20ページ目以降ですが、20ページ目が、看護師などの学校養成所等の充足率、課程廃止の現状についてお示ししています。
20ページが、充足率の低い学校の分布を全国的に見たものでございまして、全国的に広がっているということを御覧いただければと思います。
21ページ目が、実際の課程の廃止状況を過去5年にわたってお示ししたものということで、看護師、あるいはリハ職について、手元で把握しているものをお示ししたものでございます。
もともとそれぞれの職種で母数となる学校数が違いますことから、左に分母になる課程数もお示ししているところでございます。
22ページ目以降でございますが、以降、ある県に御協力いただきまして、職種別、学校類型別に、卒業生の県内就職率などについて見たものということで、縦に職種が並んでいます。
また、その内訳で、専修学校、大学をそれぞれ国公立、民間、私立で分類しまして、県内出身率、県内就職率、卒業生割合等をお示ししたものになります。

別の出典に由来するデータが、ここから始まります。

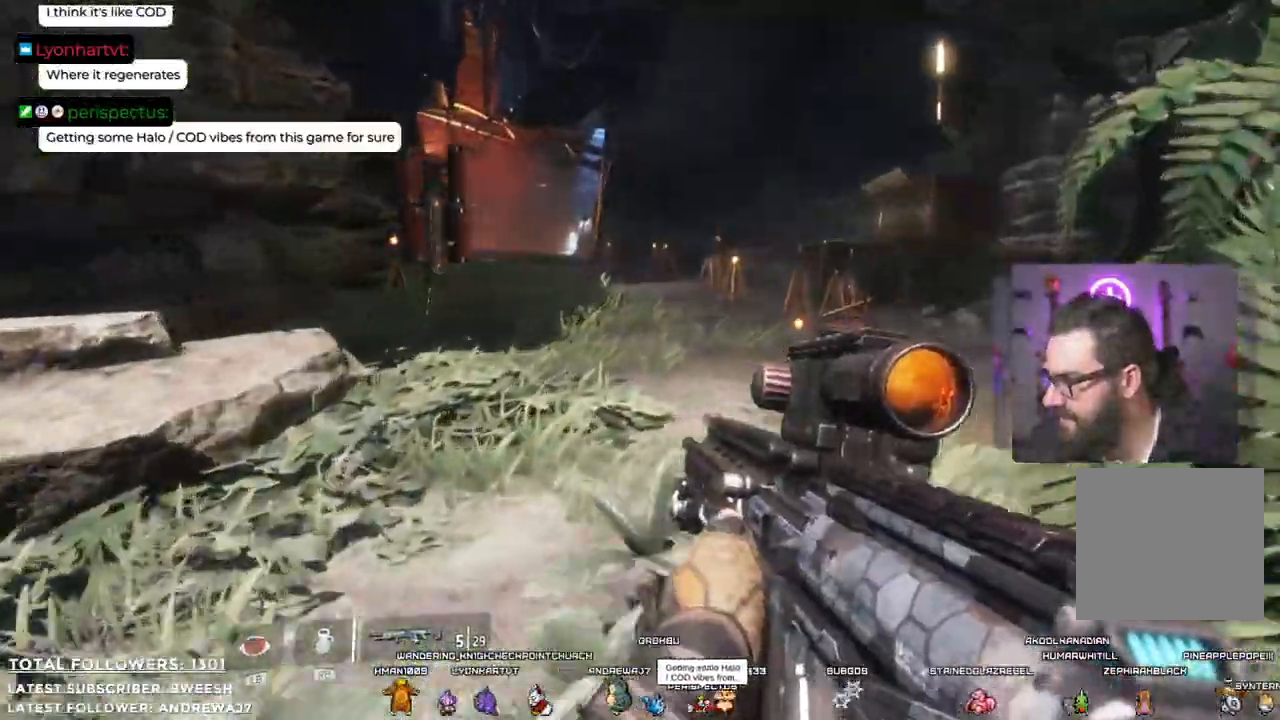
{"buttons": [], "left_stick": "center", "right_stick": "center", "events": [[67, "left_stick", "right"], [468, "left_stick", "center"]]}
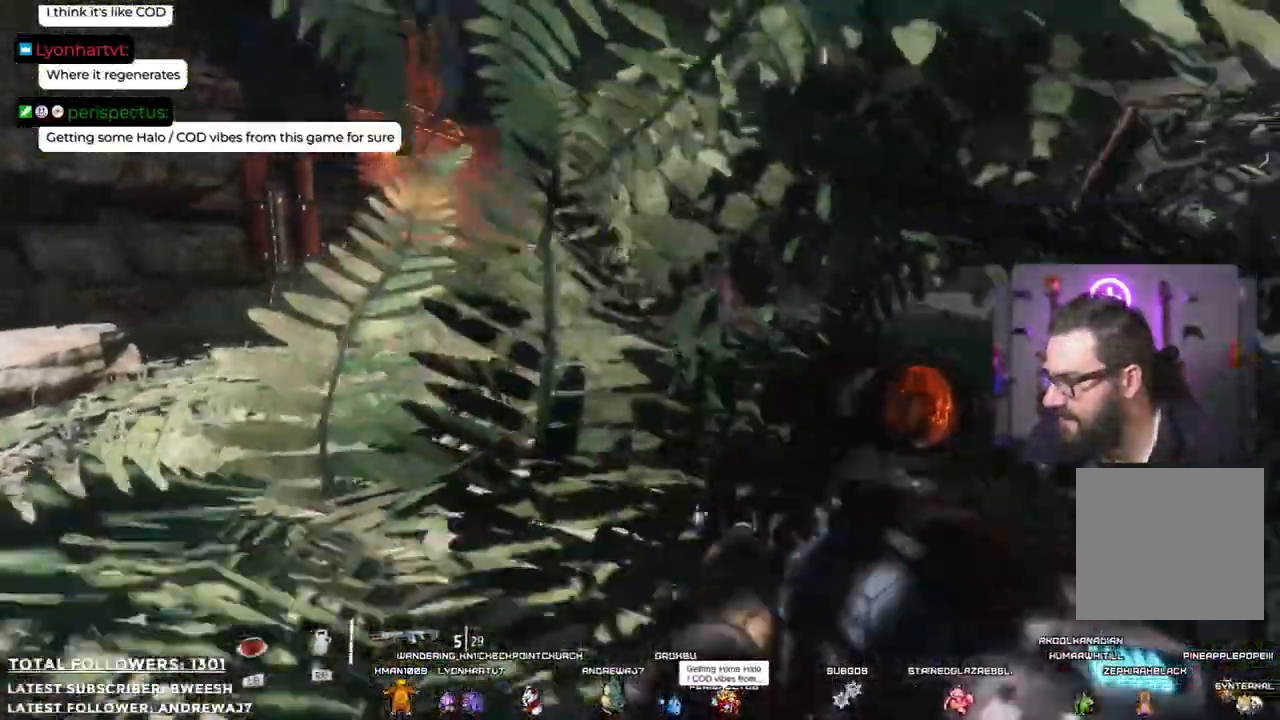
{"buttons": [], "left_stick": "up", "right_stick": "center", "events": [[101, "left_stick", "up"]]}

あくまで議論の素材として比較した場合に、相対的な比較であるということ。
あと、各学校の果たしている機能が異なりますので、一概に比較評価をできるものではないのですが、実態として見ますと、専修学校の私立が県内の医療人材の供給を担っている面があるということ。
また、特定の類型の学校、何々学校という学校について、特別な評価をするものではないのですが、実態として、こうした地域の学びの場が果たしている機能を少子化のトレンドに合わせて変えていく、あるいはどう持続的に維持していくかが課題ということで、事務局も認識しています。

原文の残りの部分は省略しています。